Empires in World History: Power and the Politics of Difference, by Jane Burbank and Frederick Cooper
Princeton: Princeton University Press, 2010. Pp. xiv, 511. Illus., maps, diagr., notes, biblio., index. $35.00. ISBN: 0691127085.
In Empires in World History the authors, professors of history at N.Y.U. prolific writers (Russian Empire,
Colonialism in Question, etc.), compare and contrast the evolution, character, structure, and life of several megastates over the ages.

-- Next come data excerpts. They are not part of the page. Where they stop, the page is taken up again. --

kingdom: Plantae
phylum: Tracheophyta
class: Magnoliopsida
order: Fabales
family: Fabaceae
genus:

The volume addresses similarities and differences among many “empires” over the ages. Not all of these were genuinely unitary states, as the volume includes some that were loosely linked politically but bound together by strong ideological ties or leaders. Among the entities covered are Rome, China, Medieval Western and Eastern Christendom, the Islamic Caliphate, the Hapsburg world state of Charles V, the Ottoman Empire of Suleiman, the United States, Russia, and so on. The authors delve into many aspects of each empire’s being, ethnicity, religion, economy, as well as leadership, military prowess, and other traditional measures of power. More a “meditation” about history than a detailed study, the authors stress the importance of the differences, not the similarities between the various empires. While the different empires may have had many traits in common, such as the similar solutions the Romans and the Chinese developed for internal
development or frontier defense against the “barbarians,” the authors argue that it is the differences among the various megastates that are more interesting. A good example of a notable difference is, in the case of the Romans and Chinese, why the former empire “fell” never to rise again, while the latter survived a series of “falls,” each time rising again?
A good read for those interested in any of the empires discussed or in the rise and fall of megastates.